TASK GOAL
Could you find every line in the records below that contains the word "shoulder" and copy it?

LISTED RECORDS
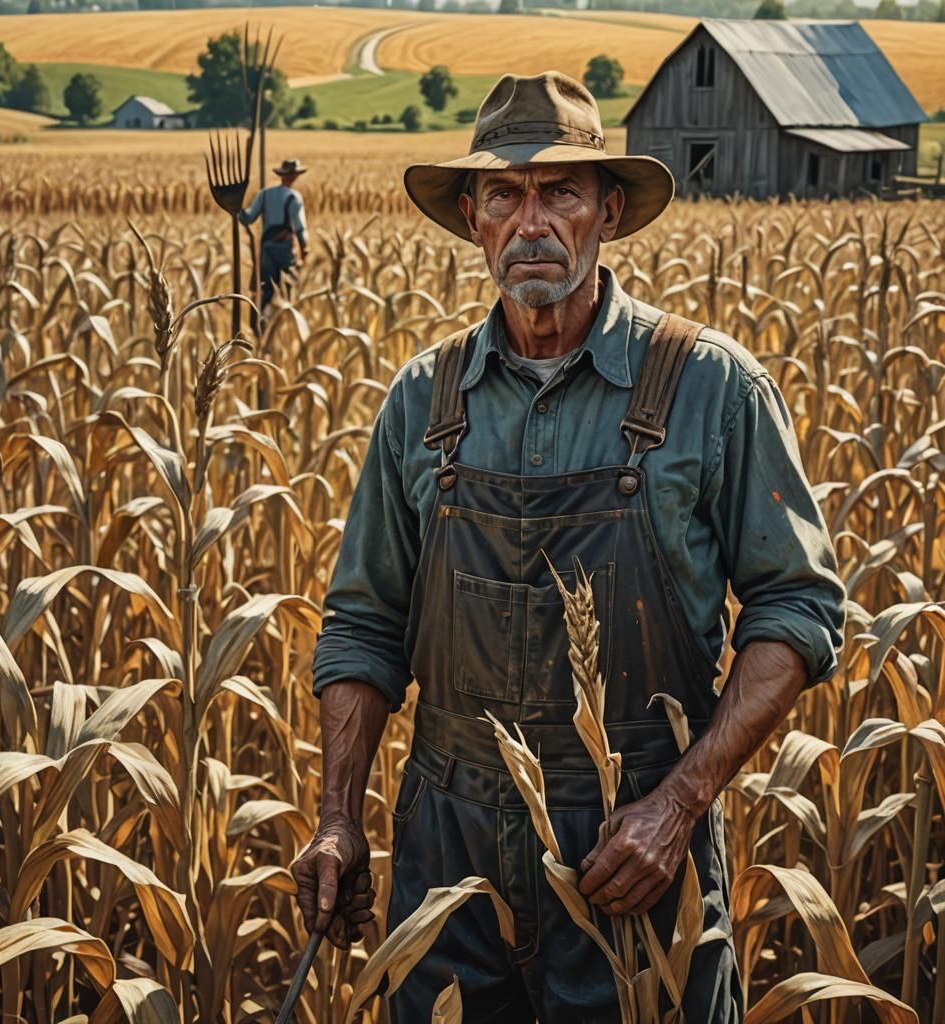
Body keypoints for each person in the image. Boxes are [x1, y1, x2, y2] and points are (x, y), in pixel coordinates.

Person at [292, 71, 846, 1023]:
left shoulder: (711, 387)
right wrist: (340, 814)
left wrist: (677, 805)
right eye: (504, 194)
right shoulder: (423, 402)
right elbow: (363, 624)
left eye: (561, 192)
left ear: (609, 210)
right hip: (447, 860)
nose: (531, 220)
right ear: (473, 218)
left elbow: (798, 609)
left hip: (632, 855)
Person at [239, 157, 310, 311]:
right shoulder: (294, 197)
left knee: (267, 288)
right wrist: (304, 249)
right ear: (294, 176)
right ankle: (285, 320)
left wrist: (236, 207)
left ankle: (261, 321)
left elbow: (248, 218)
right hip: (284, 248)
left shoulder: (265, 194)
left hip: (267, 247)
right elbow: (300, 227)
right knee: (289, 287)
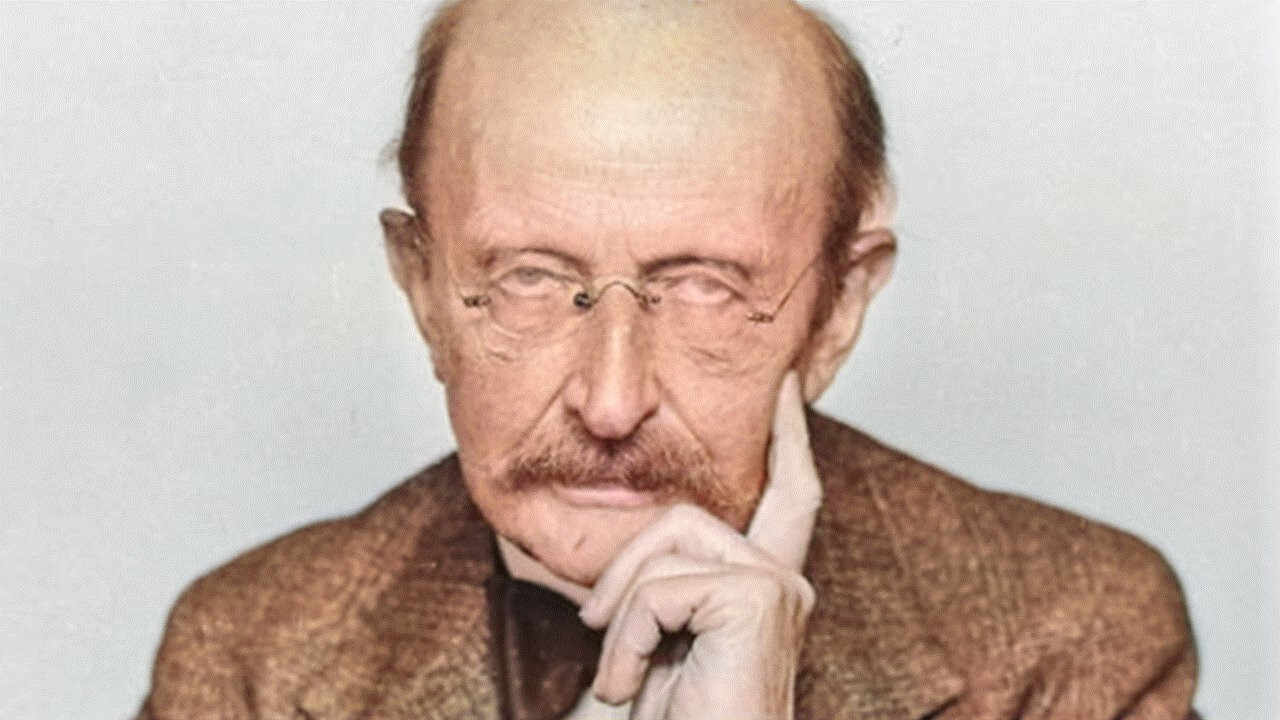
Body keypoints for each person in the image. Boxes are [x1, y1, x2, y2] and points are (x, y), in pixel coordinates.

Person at [138, 1, 1198, 718]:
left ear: (835, 310)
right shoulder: (247, 655)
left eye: (706, 288)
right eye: (530, 279)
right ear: (423, 290)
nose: (610, 404)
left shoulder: (1075, 643)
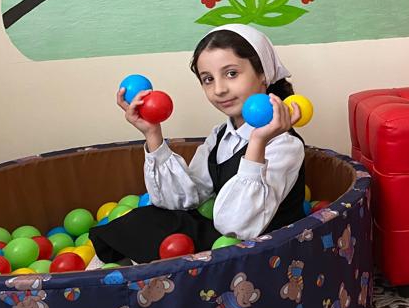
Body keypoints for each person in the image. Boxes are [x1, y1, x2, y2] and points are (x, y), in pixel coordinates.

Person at [89, 24, 306, 265]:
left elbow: (237, 227)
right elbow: (186, 199)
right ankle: (94, 278)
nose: (219, 89)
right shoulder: (220, 135)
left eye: (231, 73)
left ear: (263, 74)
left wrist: (258, 140)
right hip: (221, 239)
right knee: (144, 219)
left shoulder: (285, 144)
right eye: (208, 79)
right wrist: (152, 133)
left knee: (150, 226)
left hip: (260, 253)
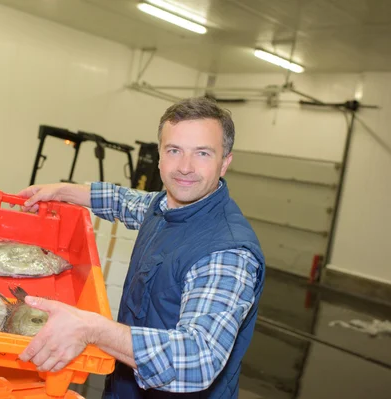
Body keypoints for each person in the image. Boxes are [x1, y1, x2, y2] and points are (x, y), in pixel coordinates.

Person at [16, 97, 265, 398]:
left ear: (225, 162)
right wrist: (64, 190)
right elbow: (126, 201)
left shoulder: (226, 253)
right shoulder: (165, 206)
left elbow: (198, 359)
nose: (185, 167)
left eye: (202, 153)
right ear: (160, 156)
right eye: (174, 151)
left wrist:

ANSWER TO THE PROBLEM
left shoulder: (711, 387)
right shoulder: (423, 402)
right shoulder: (294, 197)
left shoulder: (265, 194)
right shoulder: (247, 655)
left shoulder: (1075, 643)
right shoulder: (220, 135)
left shoulder: (285, 144)
left shoulder: (226, 253)
right shoulder: (165, 206)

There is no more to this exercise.